CHAPTER 12
How the soul of Brother The: [sic] was released by prayers in honor of the Five Wounds.
WHEN Brother The: [sic], the lay brother, died, who had labored faithfully for the monastery for many years, St. Gertrude began to pray for him as soon as she heard of his decease. As she was thus occupied, she beheld him in spirit, and his soul appeared black and deformed, as if suffering intense anguish from some remorse of conscience. As she was exceedingly moved to compassion, she commenced reciting five Pater nosters, in honor of Our Lord’s Five Wounds, which she embraced very tenderly. At the fifth Pater noster, as she approached the Wound of Our Lord’s Side, Our Lord emitted blood and water from it, in the form of a vapor; and she perceived that the soul was exceedingly refreshed thereby interiorly, but that he suffered as if from exterior wounds, which caused him intense pain. By the virtue of this blood and water the soul was then transported into a garden of herbs, each of which signified some good work which he had performed when in the world; and on these Our Lord conferred such virtue, in answer to the prayers of the community, that each of these plants became medicinal, and healed his wounds when applied to them; and she understood that if the community persevered earnestly in their prayers, he would soon be entirely cured. She knew also that there were some herbs, which represented his imperfect actions; and when he touched them, his sufferings were fearfully increased.

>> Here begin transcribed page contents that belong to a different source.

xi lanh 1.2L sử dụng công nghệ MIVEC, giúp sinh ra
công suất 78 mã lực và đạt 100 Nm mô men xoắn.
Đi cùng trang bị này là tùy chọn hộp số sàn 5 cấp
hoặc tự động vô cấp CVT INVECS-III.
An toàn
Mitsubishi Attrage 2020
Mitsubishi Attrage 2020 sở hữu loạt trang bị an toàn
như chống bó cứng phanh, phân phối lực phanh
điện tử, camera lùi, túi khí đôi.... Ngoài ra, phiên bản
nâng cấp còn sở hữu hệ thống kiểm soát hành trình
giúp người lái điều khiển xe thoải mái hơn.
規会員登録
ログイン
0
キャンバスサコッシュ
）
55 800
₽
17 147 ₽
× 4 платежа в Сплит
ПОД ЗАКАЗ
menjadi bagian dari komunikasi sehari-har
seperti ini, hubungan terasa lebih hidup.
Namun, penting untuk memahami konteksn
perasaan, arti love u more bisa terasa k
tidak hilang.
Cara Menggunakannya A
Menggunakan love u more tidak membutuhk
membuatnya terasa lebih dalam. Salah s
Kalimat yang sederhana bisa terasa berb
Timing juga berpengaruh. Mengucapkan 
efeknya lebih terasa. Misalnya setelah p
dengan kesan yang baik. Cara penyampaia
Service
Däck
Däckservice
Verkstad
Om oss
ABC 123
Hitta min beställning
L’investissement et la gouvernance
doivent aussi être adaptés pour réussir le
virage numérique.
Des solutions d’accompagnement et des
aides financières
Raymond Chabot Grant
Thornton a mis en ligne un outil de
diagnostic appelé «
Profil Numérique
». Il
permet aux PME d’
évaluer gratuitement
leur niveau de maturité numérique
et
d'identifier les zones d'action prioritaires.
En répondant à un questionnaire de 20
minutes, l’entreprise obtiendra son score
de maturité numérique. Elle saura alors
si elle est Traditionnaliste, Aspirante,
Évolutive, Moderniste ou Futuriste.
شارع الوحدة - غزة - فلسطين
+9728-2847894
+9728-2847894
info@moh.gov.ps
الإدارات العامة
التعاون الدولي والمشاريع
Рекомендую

After his interment, as they chanted the Media vita as usual, at the words, Sancte Deus, sancte fortis, sancte et immortalis,27 when the religious prostrated28 on the ground, the soul elevated itself toward Heaven with exceeding gratitude, appearing to prostrate with the community, thanking God for having had the privilege of living in so holy a convent, where his labors had been specially blessed and accepted on account of the merits of those whom he served. He declared also, wherever he had lived before he entered that house, he had been obliged to earn his bread by the labor of his hands, but that he had never gained thereby from all his exertions as much advantage as he had obtained in the monastery for his soul.